→ EXERCISE OBJECTIVE:
Among the entries below, find the line with "Harrods? How the", then quote it and each following line up to and including the line with "Order Now Pay Later with Klarna", and nothing else.

→ RECORD SET:
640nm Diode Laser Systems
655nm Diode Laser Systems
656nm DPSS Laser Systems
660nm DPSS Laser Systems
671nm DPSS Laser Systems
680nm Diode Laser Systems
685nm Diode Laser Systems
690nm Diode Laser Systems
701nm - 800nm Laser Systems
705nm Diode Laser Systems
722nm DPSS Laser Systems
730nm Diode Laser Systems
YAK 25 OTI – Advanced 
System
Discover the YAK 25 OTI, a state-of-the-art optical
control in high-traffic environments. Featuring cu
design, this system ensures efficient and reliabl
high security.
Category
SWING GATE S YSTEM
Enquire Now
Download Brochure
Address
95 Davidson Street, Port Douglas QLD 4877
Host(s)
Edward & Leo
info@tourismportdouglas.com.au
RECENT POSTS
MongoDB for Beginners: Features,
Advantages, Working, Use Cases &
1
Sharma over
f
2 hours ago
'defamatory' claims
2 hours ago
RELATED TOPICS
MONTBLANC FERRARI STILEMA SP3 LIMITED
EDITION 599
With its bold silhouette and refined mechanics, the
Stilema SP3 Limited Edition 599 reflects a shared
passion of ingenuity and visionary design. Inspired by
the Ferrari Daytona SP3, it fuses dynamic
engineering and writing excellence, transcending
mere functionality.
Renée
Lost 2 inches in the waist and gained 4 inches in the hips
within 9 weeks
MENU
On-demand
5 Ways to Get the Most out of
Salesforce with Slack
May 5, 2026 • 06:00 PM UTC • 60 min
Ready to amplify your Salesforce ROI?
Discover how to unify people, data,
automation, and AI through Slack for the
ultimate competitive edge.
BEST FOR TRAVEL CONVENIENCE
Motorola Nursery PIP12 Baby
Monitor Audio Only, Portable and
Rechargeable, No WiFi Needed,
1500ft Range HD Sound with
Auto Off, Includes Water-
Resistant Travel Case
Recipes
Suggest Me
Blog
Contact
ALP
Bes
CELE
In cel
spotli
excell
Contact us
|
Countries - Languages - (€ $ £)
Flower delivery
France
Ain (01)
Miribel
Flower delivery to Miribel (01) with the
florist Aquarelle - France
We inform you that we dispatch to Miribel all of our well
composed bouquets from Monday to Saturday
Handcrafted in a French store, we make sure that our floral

* * *

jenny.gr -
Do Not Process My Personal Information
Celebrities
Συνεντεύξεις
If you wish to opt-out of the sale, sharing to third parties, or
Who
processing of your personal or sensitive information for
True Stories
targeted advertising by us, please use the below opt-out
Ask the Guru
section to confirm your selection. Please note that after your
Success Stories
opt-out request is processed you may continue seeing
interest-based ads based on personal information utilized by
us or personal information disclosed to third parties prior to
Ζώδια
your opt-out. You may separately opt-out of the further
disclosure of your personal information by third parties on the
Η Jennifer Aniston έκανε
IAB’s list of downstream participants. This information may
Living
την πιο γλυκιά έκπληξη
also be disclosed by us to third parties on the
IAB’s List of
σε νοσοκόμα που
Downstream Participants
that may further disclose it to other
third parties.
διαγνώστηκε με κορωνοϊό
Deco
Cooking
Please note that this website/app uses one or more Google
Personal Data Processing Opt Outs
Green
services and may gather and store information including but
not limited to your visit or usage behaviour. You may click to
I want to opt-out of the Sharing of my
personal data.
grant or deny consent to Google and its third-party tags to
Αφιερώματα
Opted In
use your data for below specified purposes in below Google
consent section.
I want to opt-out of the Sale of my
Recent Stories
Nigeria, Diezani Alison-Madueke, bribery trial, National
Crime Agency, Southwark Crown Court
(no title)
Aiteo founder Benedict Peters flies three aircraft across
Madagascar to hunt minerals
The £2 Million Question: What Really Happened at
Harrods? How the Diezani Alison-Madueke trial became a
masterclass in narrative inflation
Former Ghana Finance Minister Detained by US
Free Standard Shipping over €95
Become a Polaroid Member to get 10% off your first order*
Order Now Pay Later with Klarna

...

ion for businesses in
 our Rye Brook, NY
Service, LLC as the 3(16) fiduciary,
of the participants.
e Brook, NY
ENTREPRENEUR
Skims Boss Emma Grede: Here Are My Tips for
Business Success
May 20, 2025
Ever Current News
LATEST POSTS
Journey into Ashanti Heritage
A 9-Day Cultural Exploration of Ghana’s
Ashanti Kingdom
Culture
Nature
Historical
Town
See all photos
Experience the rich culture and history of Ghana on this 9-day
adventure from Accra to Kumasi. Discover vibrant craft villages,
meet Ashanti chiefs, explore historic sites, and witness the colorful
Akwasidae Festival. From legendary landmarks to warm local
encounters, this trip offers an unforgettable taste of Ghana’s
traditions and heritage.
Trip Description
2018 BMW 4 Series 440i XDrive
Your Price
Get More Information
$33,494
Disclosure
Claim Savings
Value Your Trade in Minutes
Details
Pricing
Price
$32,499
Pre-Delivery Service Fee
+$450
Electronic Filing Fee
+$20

→ SOLUTION FOR THIS TASK:
Harrods? How the Diezani Alison-Madueke trial became a
masterclass in narrative inflation
Former Ghana Finance Minister Detained by US
Free Standard Shipping over €95
Become a Polaroid Member to get 10% off your first order*
Order Now Pay Later with Klarna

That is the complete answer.